▶

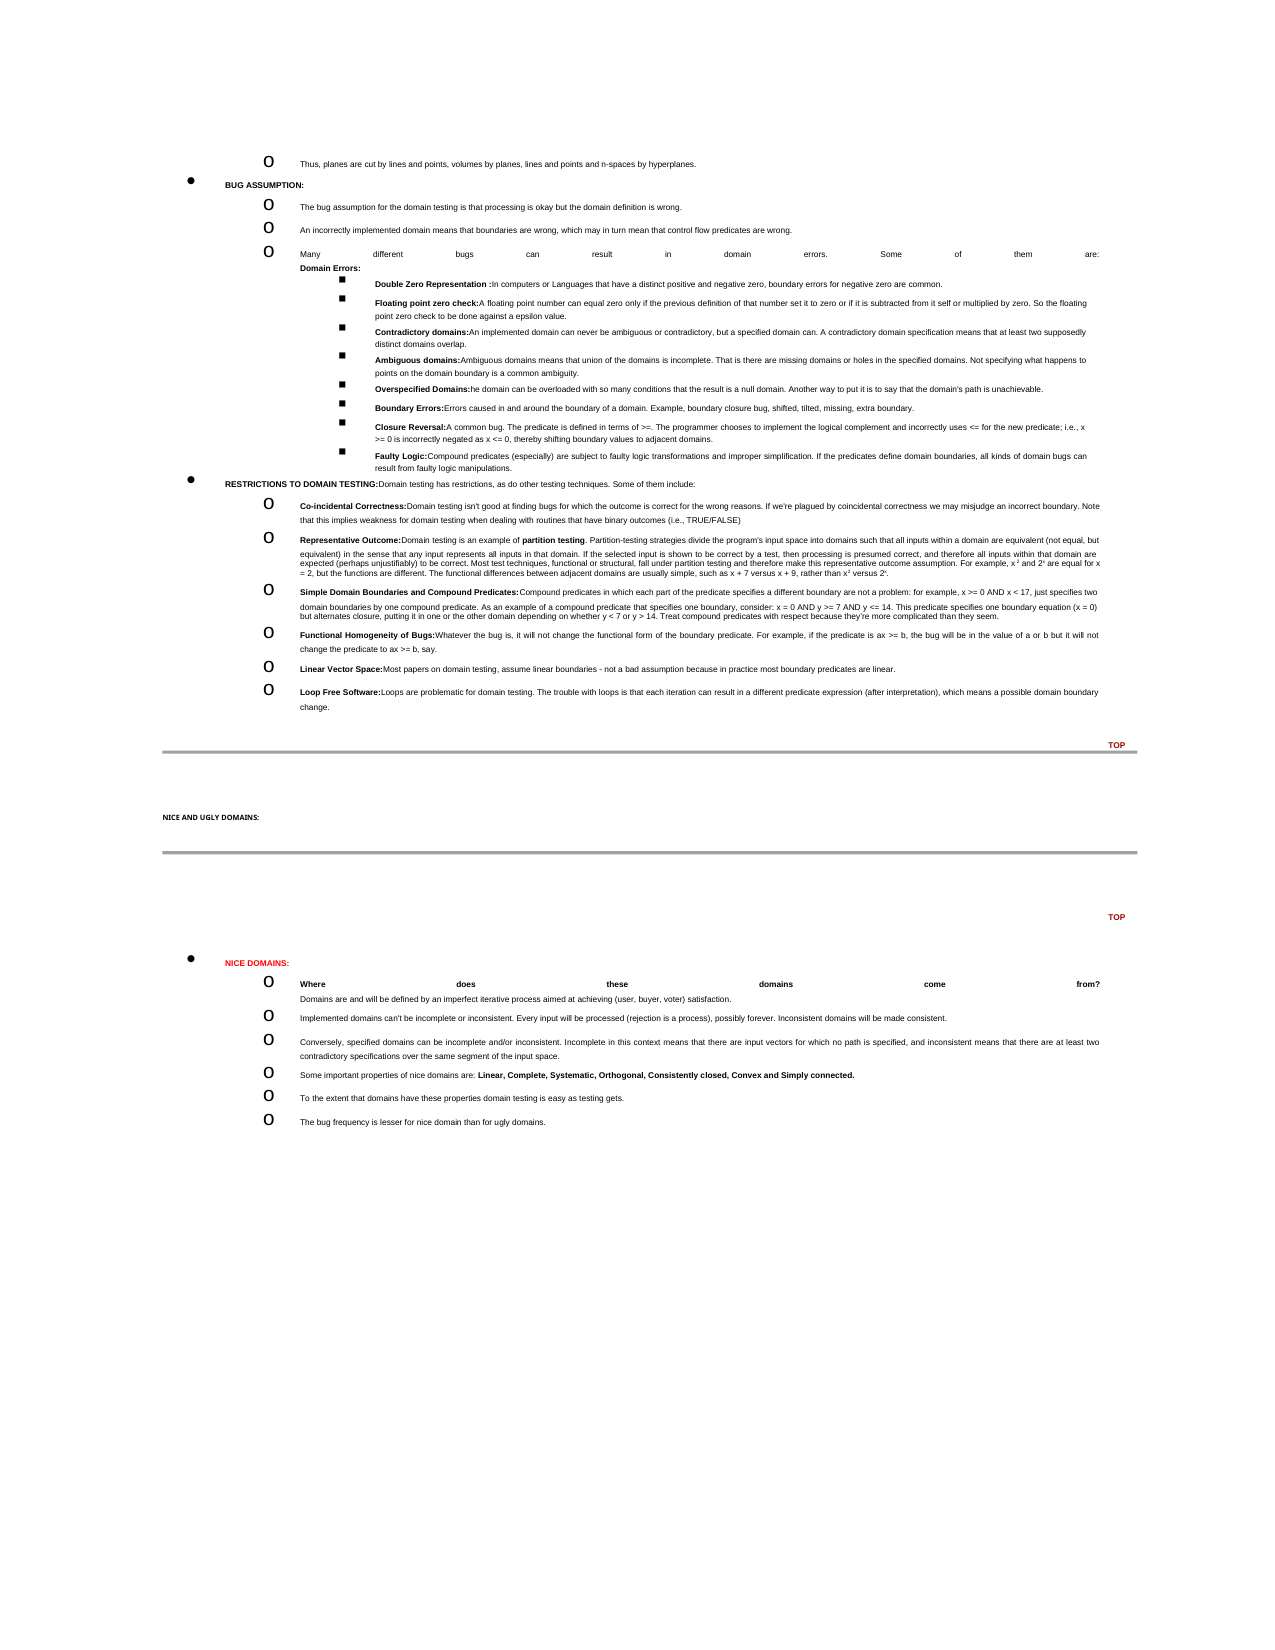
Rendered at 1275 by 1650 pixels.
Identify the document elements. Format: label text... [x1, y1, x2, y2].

list An incorrectly implemented domain means that boundaries are wrong, which may in turn mean that control flow predicates are wrong. [262, 216, 1100, 240]
list NICE DOMAINS: [187, 952, 1113, 971]
text TOP [150, 741, 1125, 751]
list Where does these domains come from? Domains are and will be defined by an imperfect iterative process aimed at achieving (user, buyer, voter) satisfaction. [262, 971, 1100, 1004]
list Floating point zero check:A floating point number can equal zero only if the previous definition of that number set it to zero or if it is subtracted from it self or multiplied by zero. So the floating point zero check to be done against a epsilon value. [337, 292, 1088, 321]
list Ambiguous domains:Ambiguous domains means that union of the domains is incomplete. That is there are missing domains or holes in the specified domains. Not specifying what happens to points on the domain boundary is a common ambiguity. [337, 349, 1088, 378]
list Loop Free Software:Loops are problematic for domain testing. The trouble with loops is that each iteration can result in a different predicate expression (after interpretation), which means a possible domain boundary change. [262, 678, 1100, 712]
list Linear Vector Space:Most papers on domain testing, assume linear boundaries - not a bad assumption because in practice most boundary predicates are linear. [262, 655, 1100, 678]
list Co-incidental Correctness:Domain testing isn't good at finding bugs for which the outcome is correct for the wrong reasons. If we're plagued by coincidental correctness we may misjudge an incorrect boundary. Note that this implies weakness for domain testing when dealing with routines that have binary outcomes (i.e., TRUE/FALSE) [262, 492, 1100, 526]
list BUG ASSUMPTION: [187, 174, 1113, 193]
list Some important properties of nice domains are: Linear, Complete, Systematic, Orthogonal, Consistently closed, Convex and Simply connected. [262, 1061, 1100, 1084]
list Boundary Errors:Errors caused in and around the boundary of a domain. Example, boundary closure bug, shifted, tilted, missing, extra boundary. [337, 397, 1088, 416]
list The bug frequency is lesser for nice domain than for ugly domains. [262, 1108, 1100, 1132]
list Double Zero Representation :In computers or Languages that have a distinct positive and negative zero, boundary errors for negative zero are common. [337, 273, 1088, 292]
list To the extent that domains have these properties domain testing is easy as testing gets. [262, 1084, 1100, 1108]
list Contradictory domains:An implemented domain can never be ambiguous or contradictory, but a specified domain can. A contradictory domain specification means that at least two supposedly distinct domains overlap. [337, 321, 1088, 349]
list Faulty Logic:Compound predicates (especially) are subject to faulty logic transformations and improper simplification. If the predicates define domain boundaries, all kinds of domain bugs can result from faulty logic manipulations. [337, 445, 1088, 473]
list Functional Homogeneity of Bugs:Whatever the bug is, it will not change the functional form of the boundary predicate. For example, if the predicate is ax >= b, the bug will be in the value of a or b but it will not change the predicate to ax >= b, say. [262, 621, 1100, 655]
list RESTRICTIONS TO DOMAIN TESTING:Domain testing has restrictions, as do other testing techniques. Some of them include: [187, 473, 1113, 492]
text NICE AND UGLY DOMAINS: [162, 812, 1113, 822]
list Many different bugs can result in domain errors. Some of them are: Domain Errors: [262, 240, 1100, 273]
list Representative Outcome:Domain testing is an example of partition testing. Partition-testing strategies divide the program's input space into domains such that all inputs within a domain are equivalent (not equal, but equivalent) in the sense that any input represents all inputs in that domain. If the selected input is shown to be correct by a test, then processing is presumed correct, and therefore all inputs within that domain are expected (perhaps unjustifiably) to be correct. Most test techniques, functional or structural, fall under partition testing and therefore make this representative outcome assumption. For example, x2 and 2x are equal for x = 2, but the functions are different. The functional differences between adjacent domains are usually simple, such as x + 7 versus x + 9, rather than x2 versus 2x. [262, 526, 1100, 578]
text TOP [150, 913, 1125, 922]
list Closure Reversal:A common bug. The predicate is defined in terms of >=. The programmer chooses to implement the logical complement and incorrectly uses <= for the new predicate; i.e., x >= 0 is incorrectly negated as x <= 0, thereby shifting boundary values to adjacent domains. [337, 416, 1088, 445]
list Thus, planes are cut by lines and points, volumes by planes, lines and points and n-spaces by hyperplanes. [262, 150, 1100, 174]
list Simple Domain Boundaries and Compound Predicates:Compound predicates in which each part of the predicate specifies a different boundary are not a problem: for example, x >= 0 AND x < 17, just specifies two domain boundaries by one compound predicate. As an example of a compound predicate that specifies one boundary, consider: x = 0 AND y >= 7 AND y <= 14. This predicate specifies one boundary equation (x = 0) but alternates closure, putting it in one or the other domain depending on whether y < 7 or y > 14. Treat compound predicates with respect because they’re more complicated than they seem. [262, 578, 1100, 621]
list Overspecified Domains:he domain can be overloaded with so many conditions that the result is a null domain. Another way to put it is to say that the domain's path is unachievable. [337, 378, 1088, 397]
list The bug assumption for the domain testing is that processing is okay but the domain definition is wrong. [262, 193, 1100, 216]
list Conversely, specified domains can be incomplete and/or inconsistent. Incomplete in this context means that there are input vectors for which no path is specified, and inconsistent means that there are at least two contradictory specifications over the same segment of the input space. [262, 1027, 1100, 1061]
list Implemented domains can't be incomplete or inconsistent. Every input will be processed (rejection is a process), possibly forever. Inconsistent domains will be made consistent. [262, 1004, 1100, 1027]
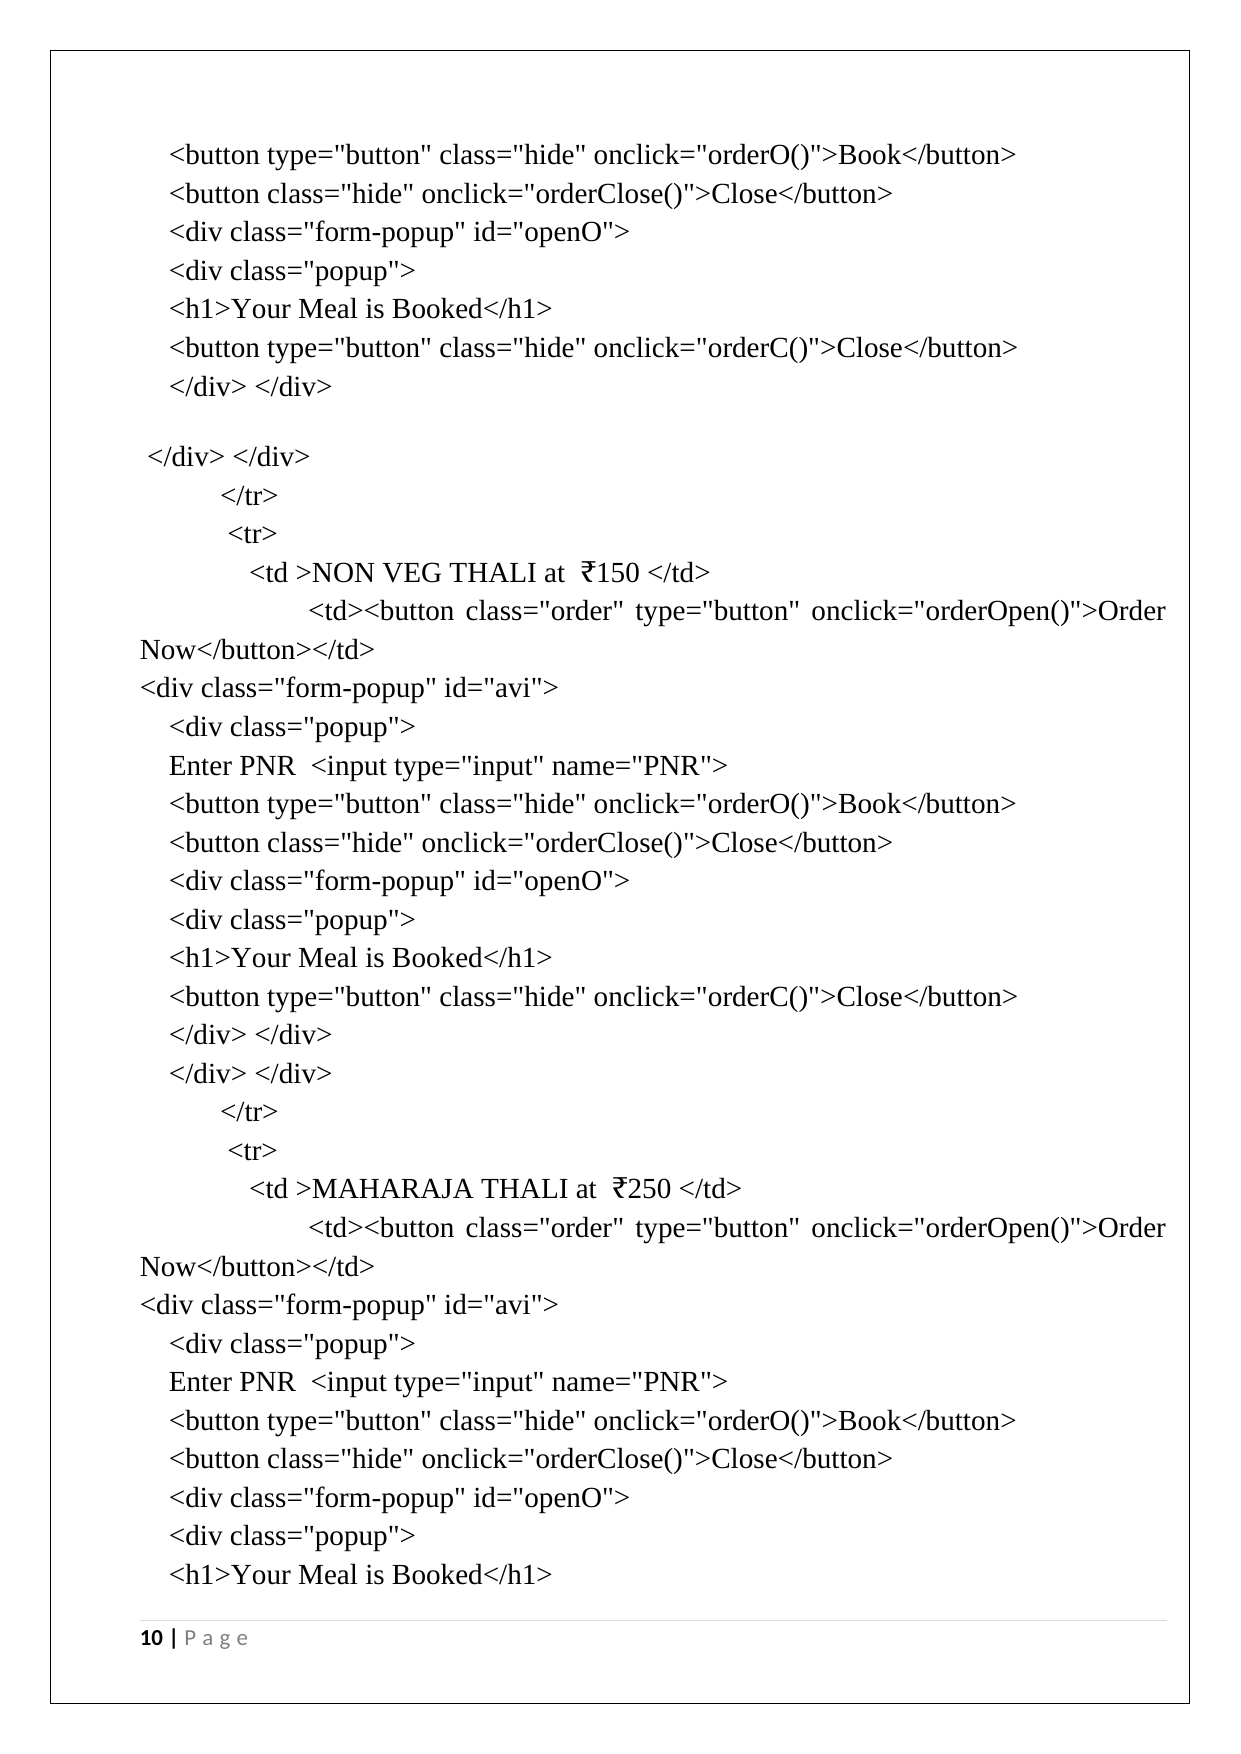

◀

What you should do: Reproduce the listing exactly, images omitted.

Your response:
Rendered at 1275 by 1650 pixels.
Identify the document elements. Format: label text... [x1, y1, x2, y2].

list An incorrectly implemented domain means that boundaries are wrong, which may in turn mean that control flow predicates are wrong. [262, 216, 1100, 240]
list NICE DOMAINS: [187, 952, 1113, 971]
text TOP [150, 741, 1125, 751]
list Where does these domains come from? Domains are and will be defined by an imperfect iterative process aimed at achieving (user, buyer, voter) satisfaction. [262, 971, 1100, 1004]
list Floating point zero check:A floating point number can equal zero only if the previous definition of that number set it to zero or if it is subtracted from it self or multiplied by zero. So the floating point zero check to be done against a epsilon value. [337, 292, 1088, 321]
list Ambiguous domains:Ambiguous domains means that union of the domains is incomplete. That is there are missing domains or holes in the specified domains. Not specifying what happens to points on the domain boundary is a common ambiguity. [337, 349, 1088, 378]
list Loop Free Software:Loops are problematic for domain testing. The trouble with loops is that each iteration can result in a different predicate expression (after interpretation), which means a possible domain boundary change. [262, 678, 1100, 712]
list Linear Vector Space:Most papers on domain testing, assume linear boundaries - not a bad assumption because in practice most boundary predicates are linear. [262, 655, 1100, 678]
list Co-incidental Correctness:Domain testing isn't good at finding bugs for which the outcome is correct for the wrong reasons. If we're plagued by coincidental correctness we may misjudge an incorrect boundary. Note that this implies weakness for domain testing when dealing with routines that have binary outcomes (i.e., TRUE/FALSE) [262, 492, 1100, 526]
list BUG ASSUMPTION: [187, 174, 1113, 193]
list Some important properties of nice domains are: Linear, Complete, Systematic, Orthogonal, Consistently closed, Convex and Simply connected. [262, 1061, 1100, 1084]
list Boundary Errors:Errors caused in and around the boundary of a domain. Example, boundary closure bug, shifted, tilted, missing, extra boundary. [337, 397, 1088, 416]
list The bug frequency is lesser for nice domain than for ugly domains. [262, 1108, 1100, 1132]
list Double Zero Representation :In computers or Languages that have a distinct positive and negative zero, boundary errors for negative zero are common. [337, 273, 1088, 292]
list To the extent that domains have these properties domain testing is easy as testing gets. [262, 1084, 1100, 1108]
list Contradictory domains:An implemented domain can never be ambiguous or contradictory, but a specified domain can. A contradictory domain specification means that at least two supposedly distinct domains overlap. [337, 321, 1088, 349]
list Faulty Logic:Compound predicates (especially) are subject to faulty logic transformations and improper simplification. If the predicates define domain boundaries, all kinds of domain bugs can result from faulty logic manipulations. [337, 445, 1088, 473]
list Functional Homogeneity of Bugs:Whatever the bug is, it will not change the functional form of the boundary predicate. For example, if the predicate is ax >= b, the bug will be in the value of a or b but it will not change the predicate to ax >= b, say. [262, 621, 1100, 655]
list RESTRICTIONS TO DOMAIN TESTING:Domain testing has restrictions, as do other testing techniques. Some of them include: [187, 473, 1113, 492]
text NICE AND UGLY DOMAINS: [162, 812, 1113, 822]
list Many different bugs can result in domain errors. Some of them are: Domain Errors: [262, 240, 1100, 273]
list Representative Outcome:Domain testing is an example of partition testing. Partition-testing strategies divide the program's input space into domains such that all inputs within a domain are equivalent (not equal, but equivalent) in the sense that any input represents all inputs in that domain. If the selected input is shown to be correct by a test, then processing is presumed correct, and therefore all inputs within that domain are expected (perhaps unjustifiably) to be correct. Most test techniques, functional or structural, fall under partition testing and therefore make this representative outcome assumption. For example, x2 and 2x are equal for x = 2, but the functions are different. The functional differences between adjacent domains are usually simple, such as x + 7 versus x + 9, rather than x2 versus 2x. [262, 526, 1100, 578]
text TOP [150, 913, 1125, 922]
list Closure Reversal:A common bug. The predicate is defined in terms of >=. The programmer chooses to implement the logical complement and incorrectly uses <= for the new predicate; i.e., x >= 0 is incorrectly negated as x <= 0, thereby shifting boundary values to adjacent domains. [337, 416, 1088, 445]
list Thus, planes are cut by lines and points, volumes by planes, lines and points and n-spaces by hyperplanes. [262, 150, 1100, 174]
list Simple Domain Boundaries and Compound Predicates:Compound predicates in which each part of the predicate specifies a different boundary are not a problem: for example, x >= 0 AND x < 17, just specifies two domain boundaries by one compound predicate. As an example of a compound predicate that specifies one boundary, consider: x = 0 AND y >= 7 AND y <= 14. This predicate specifies one boundary equation (x = 0) but alternates closure, putting it in one or the other domain depending on whether y < 7 or y > 14. Treat compound predicates with respect because they’re more complicated than they seem. [262, 578, 1100, 621]
list Overspecified Domains:he domain can be overloaded with so many conditions that the result is a null domain. Another way to put it is to say that the domain's path is unachievable. [337, 378, 1088, 397]
list The bug assumption for the domain testing is that processing is okay but the domain definition is wrong. [262, 193, 1100, 216]
list Conversely, specified domains can be incomplete and/or inconsistent. Incomplete in this context means that there are input vectors for which no path is specified, and inconsistent means that there are at least two contradictory specifications over the same segment of the input space. [262, 1027, 1100, 1061]
list Implemented domains can't be incomplete or inconsistent. Every input will be processed (rejection is a process), possibly forever. Inconsistent domains will be made consistent. [262, 1004, 1100, 1027]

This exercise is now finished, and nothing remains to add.